Nata a Lisbona, il 26 gennaio 1935, grande tifosa della squadra di calcio del Benfica, Maria Paula Figueiroa Rego trascorse i primi anni di vita con la nonna, che sarebbe diventata una figura importante non solo per gli episodi della sua biografia ma anche per le sue vicende artistiche. Nel 1936, infatti, il padre di Paula, antifascista e ingegnere per la Marconi Company, insieme alla moglie, fu costretto a trasferirsi nel Regno Unito.
Dal 1945 al 1951, Rego frequentò l’unica scuola di lingua inglese nel distretto di Lisbona, la Scuola di San Giuliano a Carcavelos, di fede anglicana. Anche questa vicenda – una scuola anglicana in un Paese fortemente cattolico – contribuì a formare la sensibilità di Rego, che raccontava come, da bambina, fosse influenzata da un forte senso di colpa, oltre che dalla credenza che il demonio fosse una figura reale.
Nel 1951, il trasferimento nel Regno Unito per frequentare una scuola di perfezionamento, la The Grove School, a Sevenoaks, nel Kent. Ma l’anno successivo, prese la decisione di iniziare gli studi artistici alla Slade School of Fine Art, frequentata dal 1952 al 1956. Qui Rego incontrò il suo futuro marito, Victor Willing, con il quale, nel 1957, tornò nella sua terra natale, precisamente a Ericeira, continuando comunque a viaggiare spesso tra il Portogallo e la Gran Bretagna. Di nuovo, nel 1974, il trasferimento definitivo a Londra, a seguito della Rivoluzione dei Garofani, il colpo di stato non violento che rovesciò la dittatura di António Salazar ma che ebbe ripercussioni sulla gestione industriale privata: la famiglia di Rego era infatti proprietaria di un’attività.
Nel corso degli anni, facendosi carico delle varie vicissitudini attraversate oltre che dei mutamenti di gusto e di espressione, lo stile di Rego è transitato dall’astrattismo alla rappresentazione, mantenendo però la costante del medium, con gli amati pastelli. Le tematiche del suo lavoro riflettono spesso i temi del femminismo, riletti attraverso la ricca tradizione popolare del Portogallo.

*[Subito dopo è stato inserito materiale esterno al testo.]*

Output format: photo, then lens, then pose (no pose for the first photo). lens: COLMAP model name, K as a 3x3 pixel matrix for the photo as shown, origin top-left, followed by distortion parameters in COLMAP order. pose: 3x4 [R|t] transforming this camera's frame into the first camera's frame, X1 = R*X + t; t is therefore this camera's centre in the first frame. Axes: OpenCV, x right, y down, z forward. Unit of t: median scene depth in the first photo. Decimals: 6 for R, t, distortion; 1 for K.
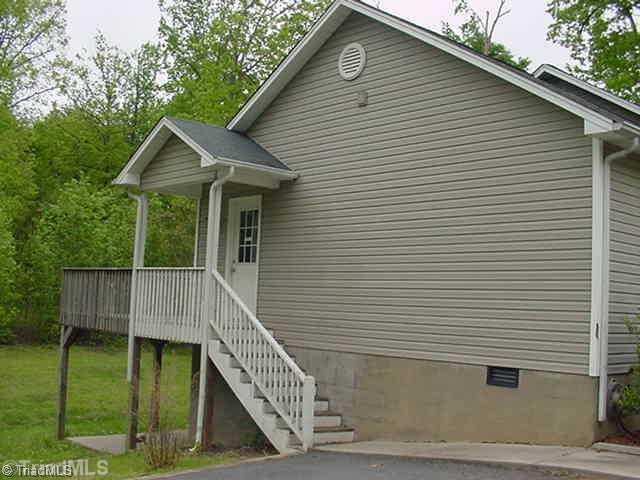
lens RADIAL K [[792.0, 0, 320.0], [0, 792.0, 240.0], [0, 0, 1]] dist [-0.200386, 0.280101]
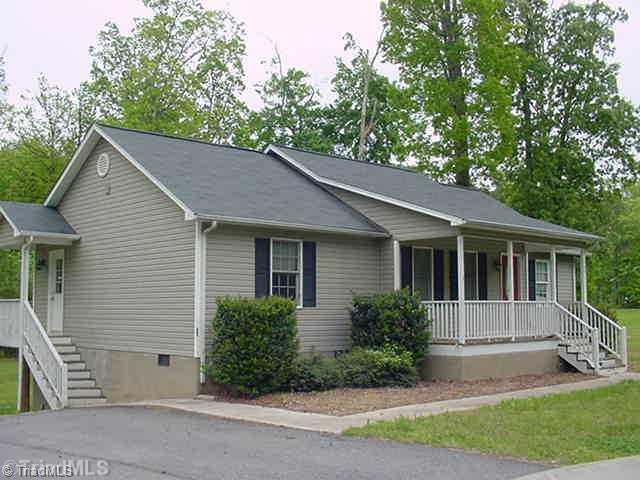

Il suo percorso artistico iniziò nei primi anni ’60, quando iniziò a collaborare con The London Group, organizzazione di artisti che tra i membri annoverava personalità quali David Hockney e Frank Auerbach. Nel 1965, fu invitata a una mostra collettiva presso l’ICA – Institute of Contemporary Arts di Londra. Nello stesso anno tenne la sua prima mostra personale alla Sociedade Nacional de Belas Artes, a Lisbona. Nel 1969, rappresentò il Portogallo alla Biennale d’Arte di San Paolo. Nel 1988, la prima ampia retrospettiva, alla Calouste Gulbenkian Foundation di Lisbona e alla Serpentine Gallery di Londra.
Tra le mostre più importanti, le retrospettive alla Tate Liverpool nel 1997, alla Tate Britain nel 2005 e al Museo Nacional Centro de Arte Reina Sofia di Madrid nel 2007, poi portata anche al National Museum of Women in the Arts di Washington, nel 2008.
Importantissime anche le sue battaglie per i diritti civili. Criticò aspramente il movimento anti-abortista, anche per la sua sproporzione sociale nei confronti delle donne più povere, affrontando il tema in gran parte delle sue opere. La sua pittura si è fatta portavoce di una critica radicale anche al suo Paese, in particolare al regime salazariano, che ha dominato la storia nazionale del Portogallo per 40 anni, come nella serie Salazar Vomiting the Homeland, del 1960.